My dad loved cars. When he was 19, he bought a 15-year-old Dodge for 100 bucks. Over the years, he owned more than 70 cars, including his favorites: a Porsche 911 and a 1974 XJ12L Jaguar. As much as he loved being an accountant, it was hard to beat his previous job with Transatlantic Motors, where he could buy a car, have fun with it for a few months, and then replace it with another lightly used trade-in that caught his eye.
A few years back when the Scion LeBox had just hit the streets, he took a Mercedes Benz logo and attached it to the front of his Scion, just to confuse people. He later used Velcro to attach Mercedes logos to the hub cabs of his Toyota RAV4, which would be his last car.
When we picked out a casket, I had figured it would be a traditional wood-grain style. But my brother Barry noticed a silver one that reminded him of a sports car – and we all knew that was the way to go. If you look closely, you’ll see that we glued one of those Mercedes hubcap logos to his casket. He would be happy to know that he’s going out in style.
When my dad was a young man, he was of the mindset that the father was the breadwinner and the mother took care of the kids. But over the years, he learned something – and Alice had a lot to do with this – that he didn’t learn from his own parents: how to openly display his love for his family. It didn’t matter whether you were a relation by blood, marriage or adoption. All of his children and their spouses and their children were treated the same.
A few weeks before last Christmas, Alice asked their children and grandchildren to write him a letter instead of sending a gift.
The cards and letters mentioned many things: births and birthdays, card games and Pinewood Derby cars, romping in the living room and Halloween costumes and dance recitals, phone calls that helped close the miles and included just the right words on a bad day, Red Sox games and Patriots games (it was a long wait but they both finally won the big game during his lifetime), burgers on the deck and Ed’s spaghetti, first communions and graduations and weddings, funerals and the healing moments that come after. They mentioned the thousands of photos he took, and how those photos will always remind us of accomplishments to look back on and loved ones to cherish.
I wrote about a summer afternoon six or eight years ago when I stopped by his house. He was cleaning the garage and had found a football. We stood in the driveway for half an hour, tossing the ball back and forth while we had a rambling conversation.

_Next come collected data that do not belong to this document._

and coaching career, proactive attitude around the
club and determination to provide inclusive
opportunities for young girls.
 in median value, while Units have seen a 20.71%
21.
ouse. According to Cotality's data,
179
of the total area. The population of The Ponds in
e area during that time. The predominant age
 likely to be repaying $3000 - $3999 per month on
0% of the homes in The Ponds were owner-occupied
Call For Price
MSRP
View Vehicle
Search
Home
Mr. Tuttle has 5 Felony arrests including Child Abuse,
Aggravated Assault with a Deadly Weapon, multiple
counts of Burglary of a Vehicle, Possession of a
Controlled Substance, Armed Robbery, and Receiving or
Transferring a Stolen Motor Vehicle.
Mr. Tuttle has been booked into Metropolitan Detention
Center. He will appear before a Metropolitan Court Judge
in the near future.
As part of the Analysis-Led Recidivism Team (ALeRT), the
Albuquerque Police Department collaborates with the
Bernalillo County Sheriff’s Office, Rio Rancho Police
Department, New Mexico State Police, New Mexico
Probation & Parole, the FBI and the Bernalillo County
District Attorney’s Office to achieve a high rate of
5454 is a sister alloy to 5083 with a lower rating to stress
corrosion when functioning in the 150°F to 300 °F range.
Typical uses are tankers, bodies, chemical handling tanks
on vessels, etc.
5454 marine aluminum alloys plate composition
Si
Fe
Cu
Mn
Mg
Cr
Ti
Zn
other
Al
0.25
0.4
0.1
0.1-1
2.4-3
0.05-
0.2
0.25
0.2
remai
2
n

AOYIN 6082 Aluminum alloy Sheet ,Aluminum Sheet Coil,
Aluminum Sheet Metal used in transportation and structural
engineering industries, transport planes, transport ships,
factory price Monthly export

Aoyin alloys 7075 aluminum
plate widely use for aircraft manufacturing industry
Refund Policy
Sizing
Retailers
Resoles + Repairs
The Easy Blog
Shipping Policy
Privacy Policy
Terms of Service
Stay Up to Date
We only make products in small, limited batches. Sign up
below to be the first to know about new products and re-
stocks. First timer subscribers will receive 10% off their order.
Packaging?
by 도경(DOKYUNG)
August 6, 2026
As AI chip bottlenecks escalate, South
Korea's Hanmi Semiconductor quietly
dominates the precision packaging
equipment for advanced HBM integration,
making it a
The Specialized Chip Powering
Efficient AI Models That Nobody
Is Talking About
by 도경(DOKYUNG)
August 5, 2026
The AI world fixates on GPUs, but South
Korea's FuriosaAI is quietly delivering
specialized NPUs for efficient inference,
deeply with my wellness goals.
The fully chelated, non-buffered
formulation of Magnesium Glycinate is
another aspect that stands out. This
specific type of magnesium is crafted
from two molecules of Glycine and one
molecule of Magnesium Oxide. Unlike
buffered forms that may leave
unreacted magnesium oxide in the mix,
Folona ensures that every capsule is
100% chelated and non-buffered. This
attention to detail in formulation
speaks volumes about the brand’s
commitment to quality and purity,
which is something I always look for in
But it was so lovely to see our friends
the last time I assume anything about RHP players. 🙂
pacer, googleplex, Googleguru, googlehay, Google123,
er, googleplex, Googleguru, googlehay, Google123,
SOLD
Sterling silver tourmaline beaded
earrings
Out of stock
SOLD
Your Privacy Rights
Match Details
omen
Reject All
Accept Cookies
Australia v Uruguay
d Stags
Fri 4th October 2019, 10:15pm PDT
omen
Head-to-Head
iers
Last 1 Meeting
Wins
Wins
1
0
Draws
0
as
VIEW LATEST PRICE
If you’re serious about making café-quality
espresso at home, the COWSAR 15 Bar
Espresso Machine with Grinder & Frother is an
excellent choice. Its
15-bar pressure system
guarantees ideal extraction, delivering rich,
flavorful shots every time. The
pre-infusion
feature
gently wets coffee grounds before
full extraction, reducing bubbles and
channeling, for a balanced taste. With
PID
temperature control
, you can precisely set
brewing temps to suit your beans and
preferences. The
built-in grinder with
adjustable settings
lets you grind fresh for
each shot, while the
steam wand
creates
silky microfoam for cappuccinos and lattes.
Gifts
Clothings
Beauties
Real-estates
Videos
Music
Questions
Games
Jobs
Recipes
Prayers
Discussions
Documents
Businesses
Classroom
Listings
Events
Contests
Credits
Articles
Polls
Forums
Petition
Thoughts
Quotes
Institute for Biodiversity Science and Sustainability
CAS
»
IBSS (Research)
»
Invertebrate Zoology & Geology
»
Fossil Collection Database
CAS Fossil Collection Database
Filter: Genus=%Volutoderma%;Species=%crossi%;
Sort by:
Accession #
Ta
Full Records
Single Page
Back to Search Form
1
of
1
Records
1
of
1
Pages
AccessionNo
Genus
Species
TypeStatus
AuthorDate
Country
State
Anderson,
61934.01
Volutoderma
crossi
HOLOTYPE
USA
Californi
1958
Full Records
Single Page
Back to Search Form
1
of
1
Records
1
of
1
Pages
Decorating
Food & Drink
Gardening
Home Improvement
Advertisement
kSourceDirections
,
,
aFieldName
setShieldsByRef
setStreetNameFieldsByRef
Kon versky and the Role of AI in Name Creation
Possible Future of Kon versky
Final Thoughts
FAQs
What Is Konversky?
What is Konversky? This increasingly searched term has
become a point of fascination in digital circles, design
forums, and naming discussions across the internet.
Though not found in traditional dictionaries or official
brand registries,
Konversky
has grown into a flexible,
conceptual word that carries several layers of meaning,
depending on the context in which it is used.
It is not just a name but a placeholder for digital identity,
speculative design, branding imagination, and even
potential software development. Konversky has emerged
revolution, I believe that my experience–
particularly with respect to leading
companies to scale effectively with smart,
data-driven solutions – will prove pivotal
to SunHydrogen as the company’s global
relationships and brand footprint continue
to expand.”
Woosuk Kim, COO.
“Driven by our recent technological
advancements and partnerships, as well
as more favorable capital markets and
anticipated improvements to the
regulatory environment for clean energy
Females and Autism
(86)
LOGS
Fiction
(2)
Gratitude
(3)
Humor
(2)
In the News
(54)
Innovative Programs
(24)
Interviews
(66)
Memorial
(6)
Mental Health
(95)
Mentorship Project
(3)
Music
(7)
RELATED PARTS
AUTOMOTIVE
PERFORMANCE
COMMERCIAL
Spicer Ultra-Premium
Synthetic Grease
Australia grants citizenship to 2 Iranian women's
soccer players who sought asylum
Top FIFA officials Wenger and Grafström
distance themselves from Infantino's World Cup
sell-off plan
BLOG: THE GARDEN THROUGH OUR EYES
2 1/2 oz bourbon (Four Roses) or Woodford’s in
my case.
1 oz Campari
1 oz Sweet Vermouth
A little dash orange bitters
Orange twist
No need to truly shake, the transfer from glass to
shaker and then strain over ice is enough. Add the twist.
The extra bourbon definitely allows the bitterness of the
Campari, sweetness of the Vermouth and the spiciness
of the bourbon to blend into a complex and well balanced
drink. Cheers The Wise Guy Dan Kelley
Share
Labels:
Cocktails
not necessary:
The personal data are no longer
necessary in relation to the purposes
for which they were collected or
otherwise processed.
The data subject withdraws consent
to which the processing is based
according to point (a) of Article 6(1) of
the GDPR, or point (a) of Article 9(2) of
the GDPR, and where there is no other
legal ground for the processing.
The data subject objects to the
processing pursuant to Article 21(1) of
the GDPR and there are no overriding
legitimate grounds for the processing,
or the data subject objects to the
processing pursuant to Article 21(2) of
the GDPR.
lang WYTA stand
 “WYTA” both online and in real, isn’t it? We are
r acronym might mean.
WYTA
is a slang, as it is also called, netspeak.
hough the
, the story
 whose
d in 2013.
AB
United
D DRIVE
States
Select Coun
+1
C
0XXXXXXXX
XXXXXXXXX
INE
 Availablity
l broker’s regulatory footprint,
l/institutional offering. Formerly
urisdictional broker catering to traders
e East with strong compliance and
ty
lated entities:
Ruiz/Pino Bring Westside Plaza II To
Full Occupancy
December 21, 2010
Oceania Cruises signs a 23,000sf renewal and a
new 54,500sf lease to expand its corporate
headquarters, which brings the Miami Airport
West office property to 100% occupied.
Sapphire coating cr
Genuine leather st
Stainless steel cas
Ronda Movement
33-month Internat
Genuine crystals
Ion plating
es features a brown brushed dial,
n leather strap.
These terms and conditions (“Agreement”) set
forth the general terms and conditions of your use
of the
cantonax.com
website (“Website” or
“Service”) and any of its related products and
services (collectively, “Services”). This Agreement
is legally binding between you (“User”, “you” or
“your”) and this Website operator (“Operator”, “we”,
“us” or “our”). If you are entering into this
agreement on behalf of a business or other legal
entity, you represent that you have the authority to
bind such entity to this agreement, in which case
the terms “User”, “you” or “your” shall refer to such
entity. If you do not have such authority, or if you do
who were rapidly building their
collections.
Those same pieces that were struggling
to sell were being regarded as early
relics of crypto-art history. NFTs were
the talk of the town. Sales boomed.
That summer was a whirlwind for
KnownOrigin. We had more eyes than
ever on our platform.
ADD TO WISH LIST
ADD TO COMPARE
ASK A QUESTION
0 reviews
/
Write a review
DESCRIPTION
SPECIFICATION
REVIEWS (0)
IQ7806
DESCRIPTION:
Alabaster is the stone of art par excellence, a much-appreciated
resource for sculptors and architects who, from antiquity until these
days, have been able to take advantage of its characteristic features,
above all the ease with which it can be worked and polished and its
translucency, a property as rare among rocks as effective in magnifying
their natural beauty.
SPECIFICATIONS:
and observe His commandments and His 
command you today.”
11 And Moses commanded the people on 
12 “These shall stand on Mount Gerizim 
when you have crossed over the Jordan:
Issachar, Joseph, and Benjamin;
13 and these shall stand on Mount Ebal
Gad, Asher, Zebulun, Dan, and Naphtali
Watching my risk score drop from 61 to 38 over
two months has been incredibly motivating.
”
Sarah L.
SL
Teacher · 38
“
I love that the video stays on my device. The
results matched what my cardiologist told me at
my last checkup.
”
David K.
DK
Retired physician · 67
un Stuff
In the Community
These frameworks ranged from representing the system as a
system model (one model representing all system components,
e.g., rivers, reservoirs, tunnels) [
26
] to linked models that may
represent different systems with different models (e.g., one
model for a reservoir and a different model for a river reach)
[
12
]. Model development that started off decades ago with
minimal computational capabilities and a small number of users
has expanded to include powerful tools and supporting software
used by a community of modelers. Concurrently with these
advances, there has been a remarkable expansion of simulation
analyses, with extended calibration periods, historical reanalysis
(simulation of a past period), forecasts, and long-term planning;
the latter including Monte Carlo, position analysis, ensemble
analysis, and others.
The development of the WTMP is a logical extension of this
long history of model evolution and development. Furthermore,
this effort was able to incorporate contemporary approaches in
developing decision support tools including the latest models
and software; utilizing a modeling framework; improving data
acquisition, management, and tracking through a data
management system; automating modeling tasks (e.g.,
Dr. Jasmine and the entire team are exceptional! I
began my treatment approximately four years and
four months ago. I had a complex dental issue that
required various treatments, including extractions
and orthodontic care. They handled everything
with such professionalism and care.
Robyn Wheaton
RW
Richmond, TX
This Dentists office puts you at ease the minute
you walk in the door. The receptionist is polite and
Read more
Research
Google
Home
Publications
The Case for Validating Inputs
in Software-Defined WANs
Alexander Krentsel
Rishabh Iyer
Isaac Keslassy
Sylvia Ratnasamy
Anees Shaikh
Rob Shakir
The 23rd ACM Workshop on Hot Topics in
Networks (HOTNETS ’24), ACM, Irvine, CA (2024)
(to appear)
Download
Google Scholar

I don’t remember what we said, but I’ll always remember how good it felt that day to be connected to him.
One of his sons mentioned my dad’s favorite bits of advice: “All the other drivers are crazy.” “The harder you work, the luckier you get.” “Don’t spend money to save on taxes.” All the kids knew the guiding principle of life under Dad’s roof: “My house, my rules.” And then there were the many nights when he was ready to go home from a family gathering. He would walk toward the door and say in a loud, gruff voice … “goodnight, Alice.”
One granddaughter wrote, “Whenever I hear your name, a smile comes on my face.” Another granddaughter wrote, “You have showered us with love, compliments, encouragement and the faith that we have needed to succeed.” One grandson called him a perfect role model and said, “I hope to one day become as strong and caring a man as you.”
I’ll close with what Alice wrote on her card. “One of my most cherished memories of our life together is when you took my hand in yours, on our first date, and captured my heart forever. I love you, now and for eternity.”